Senator Orrin Hatch (R-Utah), opponent of federal subsidies for abortion coverage. Photo: AP/Stan Honda

 

The Sept 28 NYTimes.com describes amendments to health-care reform bills under consideration in both the House and Senate that pro-choice advocates fear could result in the elimination of insurance coverage for abortions throughout the country.

Currently, all the versions of health-care reform bills in both houses of Congress already deny the use of federal subsidies to directly pay for abortion procedures, but a coalition of pro-life Democrats and Republicans don’t think this ban goes far enough: Lower- and middle-income Americans who would qualify for federal health insurance subsidies could still use those subsidies to help them afford insurance plans that cover abortions, even though they would have to pay the premiums for those services out-of-pocket.

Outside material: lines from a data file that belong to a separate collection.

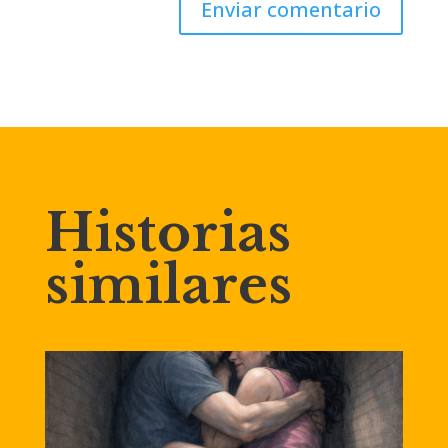
Enviar comentario
Historias
similares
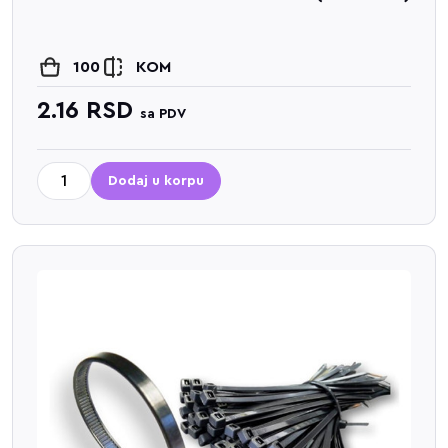
100
KOM
2.16
RSD
sa PDV
Dodaj u korpu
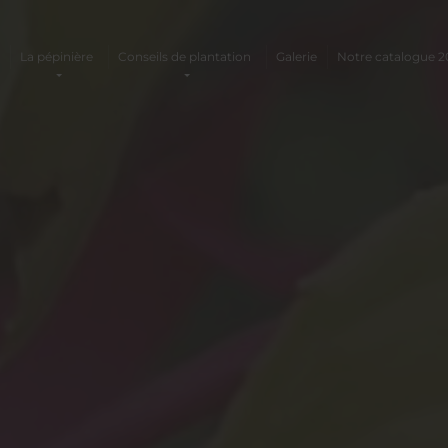
La pépinière
Conseils de plantation
Galerie
Notre catalogue 2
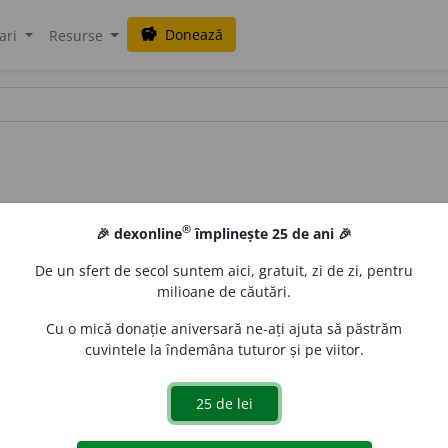
Donează
savings
ari
Resurse
®
🎉 dexonline
împlinește 25 de ani 🎉
ivitate
De un sfert de secol suntem aici, gratuit, zi de zi, pentru
milioane de căutări.
Cu o mică donație aniversară ne-ați ajuta să păstrăm
cuvintele la îndemâna tuturor și pe viitor.
aproximativității
de
siveco
acțiuni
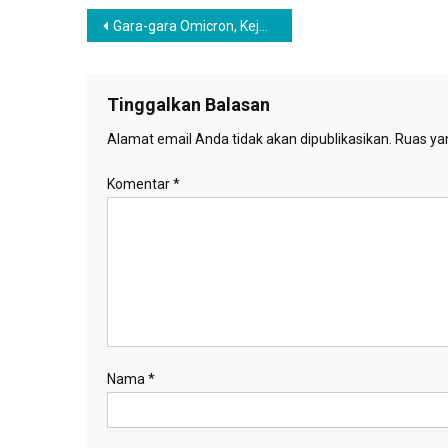
Navigasi
Gara-gara Omicron, Kejuaraan Bulu Tangkis Eropa Batal Digelar
pos
Tinggalkan Balasan
Alamat email Anda tidak akan dipublikasikan.
Ruas yan
Komentar
*
Nama
*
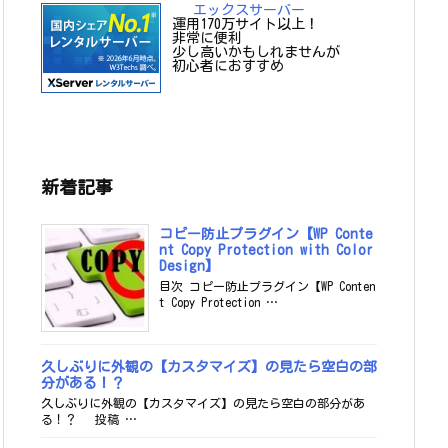
エックスサーバー
運用170万サイト以上！
非常に便利
少し高いかもしれませんが
初心者におすすめ
新着記事
コピー防止プラグイン【WP Conte
nt Copy Protection with Color
Design】
目次 コピー防止プラグイン【WP Conten
t Copy Protection …
久しぶりに外観の【カスタマイズ】の見たら空白の部
分がある！？
久しぶりに外観の【カスタマイズ】の見たら空白の部分があ
る！？ 投稿 …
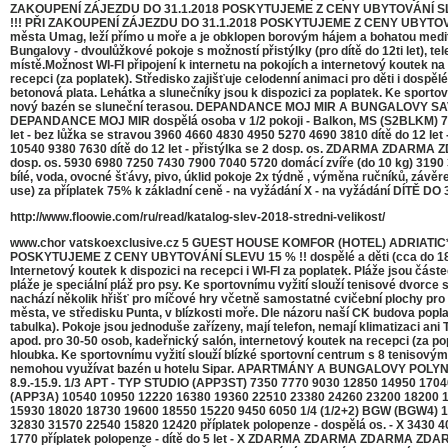
ZAKOUPENÍ ZÁJEZDU DO 31.1.2018 POSKYTUJEME Z CENY UBYTOVÁNÍ SLE
!!! PŘI ZAKOUPENÍ ZÁJEZDU DO 31.1.2018 POSKYTUJEME Z CENY UBYTOVÁN
města Umag, leží přímo u moře a je obklopen borovým hájem a bohatou mediter
Bungalovy - dvoulůžkové pokoje s možností přistýlky (pro dítě do 12ti let), 
místě.Možnost WI-FI připojení k internetu na pokojích a internetový koutek na 
recepci (za poplatek). Středisko zajišťuje celodenní animaci pro děti i dospěl
betonová plata. Lehátka a slunečníky jsou k dispozici za poplatek. Ke sportovn
nový bazén se sluneční terasou. DEPANDANCE MOJ MIR A BUNGALOVY SAVUDRIJA
DEPANDANCE MOJ MIR dospělá osoba v 1/2 pokoji - Balkon, MS (S2BLKM) 
let - bez lůžka se stravou 3960 4660 4830 4950 5270 4690 3810 dítě do 12 
10540 9380 7630 dítě do 12 let - přistýlka se 2 dosp. os. ZDARMA ZDARMA 
dosp. os. 5930 6980 7250 7430 7900 7040 5720 domácí zvíře (do 10 kg) 319
bílé, voda, ovocné šťávy, pivo, úklid pokoje 2x týdně , výměna ručníků, zá
use) za příplatek 75% k základní ceně - na vyžádání X - na vyžádání DÍ
http://www.floowie.com/ru/read/katalog-slev-2018-stredni-velikost/
www.chor vatskoexclusive.cz 5 GUEST HOUSE KOMFOR (HOTEL) ADRIATIC*
POSKYTUJEME Z CENY UBYTOVÁNÍ SLEVU 15 % !! dospělé a děti (cca do 18.6. do 9
Internetový koutek k dispozici na recepci i WI-FI za poplatek. Pláže jsou čá
pláže je speciální pláž pro psy. Ke sportovnímu vyžití slouží tenisové dvorce se
nachází několik hřišť pro míčové hry včetně samostatné cvičební plochy pro 
města, ve středisku Punta, v blízkosti moře. Dle názoru naší CK budova popl
tabulka). Pokoje jsou jednoduše zařízeny, mají telefon, nemají klimatizaci an
apod. pro 30-50 osob, kadeřnický salón, internetový koutek na recepci (za pop
hloubka. Ke sportovnímu vyžití slouží blízké sportovní centrum s 8 tenisovými
nemohou využívat bazén u hotelu Sipar. APARTMÁNY A BUNGALOVY POLYNESIA (NERE
8.9.-15.9. 1/3 APT - TYP STUDIO (APP3ST) 7350 7770 9030 12850 14950 170
(APP3A) 10540 10950 12220 16380 19360 22510 23380 24260 23200 18200 1
15930 18020 18730 19600 18550 15220 9450 6050 1/4 (1/2+2) BGW (BGW4) 
32830 31570 22540 15820 12420 příplatek polopenze - dospělá os. - X 3430 
1770 příplatek polopenze - dítě do 5 let - X ZDARMA ZDARMA ZDARMA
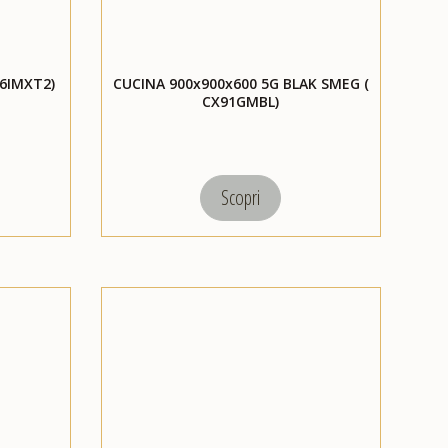
C6IMXT2)
CUCINA 900x900x600 5G BLAK SMEG (
CX91GMBL)
Scopri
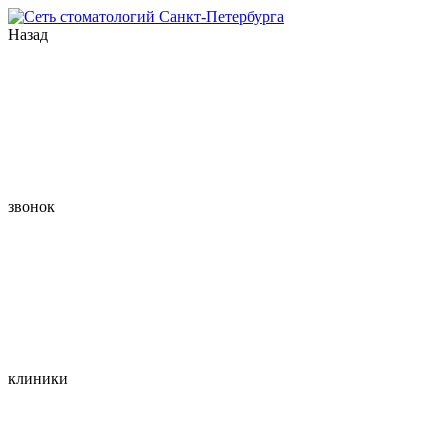
Назад
звонок
клиники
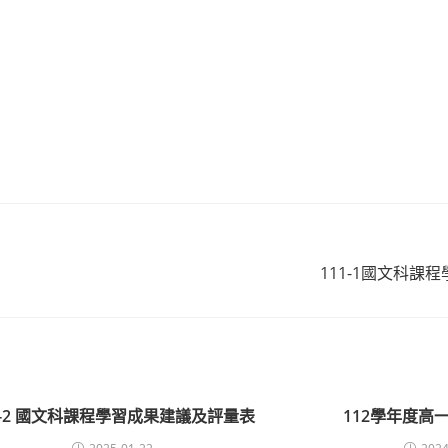
111-1國文科課
3-2 國文科課程學習成果建議及評量表
112學年度高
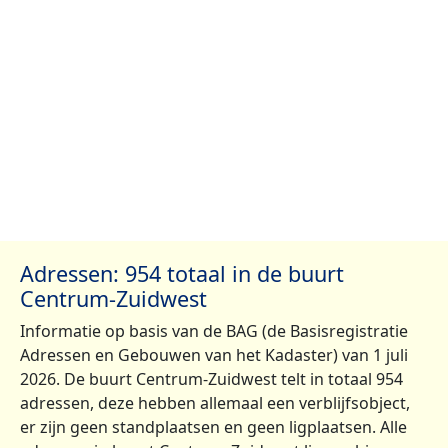
Adressen: 954 totaal in de buurt
Centrum-Zuidwest
Informatie op basis van de BAG (de Basisregistratie
Adressen en Gebouwen van het Kadaster) van 1 juli
2026. De buurt Centrum-Zuidwest telt in totaal 954
adressen, deze hebben allemaal een verblijfsobject,
er zijn geen standplaatsen en geen ligplaatsen. Alle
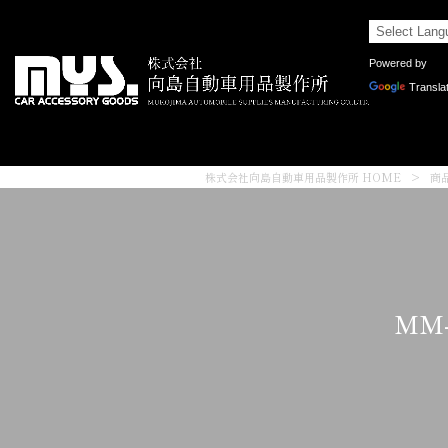
Powered by
Transla
株式会社向島自動車用品製作所 HOME
>
商
MM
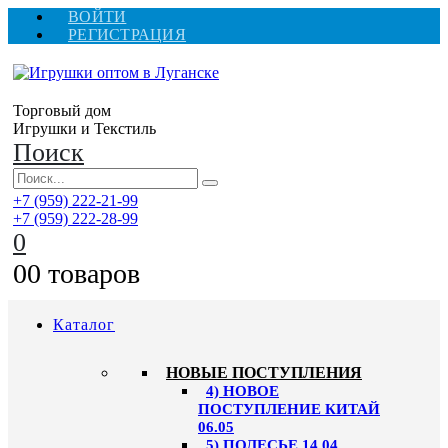
ВОЙТИ
РЕГИСТРАЦИЯ
Торговый дом
Игрушки и Текстиль
Поиск
+7 (959) 222-21-99
+7 (959) 222-28-99
0
0
0 товаров
Каталог
НОВЫЕ ПОСТУПЛЕНИЯ
4) НОВОЕ
ПОСТУПЛЕНИЕ КИТАЙ
06.05
5) ПОЛЕСЬЕ 14.04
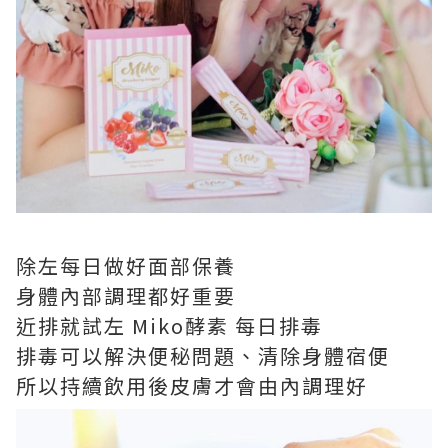
除左每日做好面部保養
身體內部調理都好重要
近排就試左 Miko酵素 每日排毒
排毒可以解決便秘問題、清除身體宿便
所以持續飲用後皮膚才會由內調理好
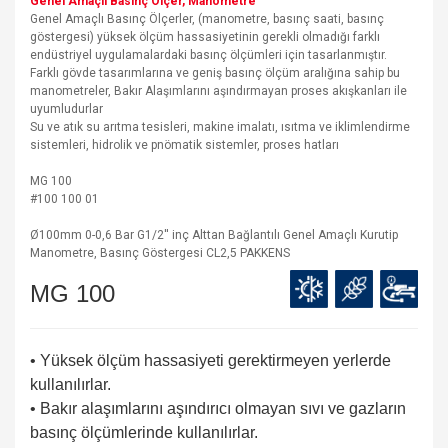
Genel Amaçlı Basınç Ölçer, Manometre
Genel Amaçlı Basınç Ölçerler, (manometre, basınç saati, basınç
göstergesi) yüksek ölçüm hassasiyetinin gerekli olmadığı farklı
endüstriyel uygulamalardaki basınç ölçümleri için tasarlanmıştır.
Farklı gövde tasarımlarına ve geniş basınç ölçüm aralığına sahip bu
manometreler, Bakır Alaşımlarını aşındırmayan proses akışkanları ile
uyumludurlar
Su ve atık su arıtma tesisleri, makine imalatı, ısıtma ve iklimlendirme
sistemleri, hidrolik ve pnömatik sistemler, proses hatları
MG 100
#100 100 01
Ø100mm 0-0,6 Bar G1/2'' inç Alttan Bağlantılı Genel Amaçlı Kurutip
Manometre, Basınç Göstergesi CL2,5 PAKKENS
MG 100
• Yüksek ölçüm hassasiyeti gerektirmeyen yerlerde
kullanılırlar.
• Bakır alaşımlarını aşındırıcı olmayan sıvı ve gazların
basınç ölçümlerinde kullanılırlar.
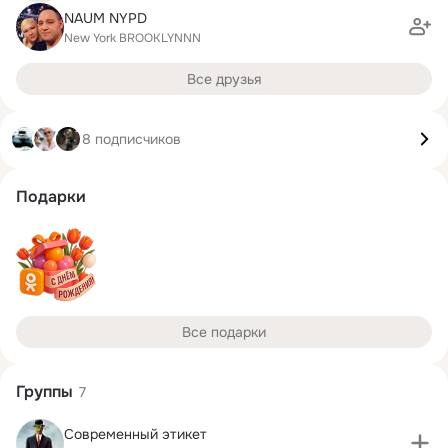
NAUM NYPD
New York BROOKLYNNN
Все друзья
8 подписчиков
Подарки
Все подарки
Группы
7
Современный этикет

Led by Orrin Hatch (R-Utah) in the Senate and Bart Stupak (D-Mich.) in the House, the pro-life Congressional group supports amendments that would bar federal subsidies from being used to help purchase any insurance policy that covers abortions, including those with provisions for separate, privately-paid premiums.

Pro-choice organizations like Planned Parenthood and NARAL Pro-Choice America argue that if the federal government blocks the use of subsidies for any insurance plans that include abortion coverage, private insurance companies will simply drop such coverage from all of their policies, so as not to have any of their plans excluded from federal subsidies. This could have the drastic effect of denying access to legal abortions for all but the wealthiest Americans, forcing less affluent women to seek cheaper, but unsafe, illegal “back-alley” procedures.

Based on the number of backers of these amendments on both sides of the aisle in both the House and the Senate, the Times reports that the outcome of this issue is “too close to call.”

It may then fall to President Obama to decide whether his much-coveted bill to reform health care is worth the price of a back-door reversal of Roe v. Wade for poorer American women.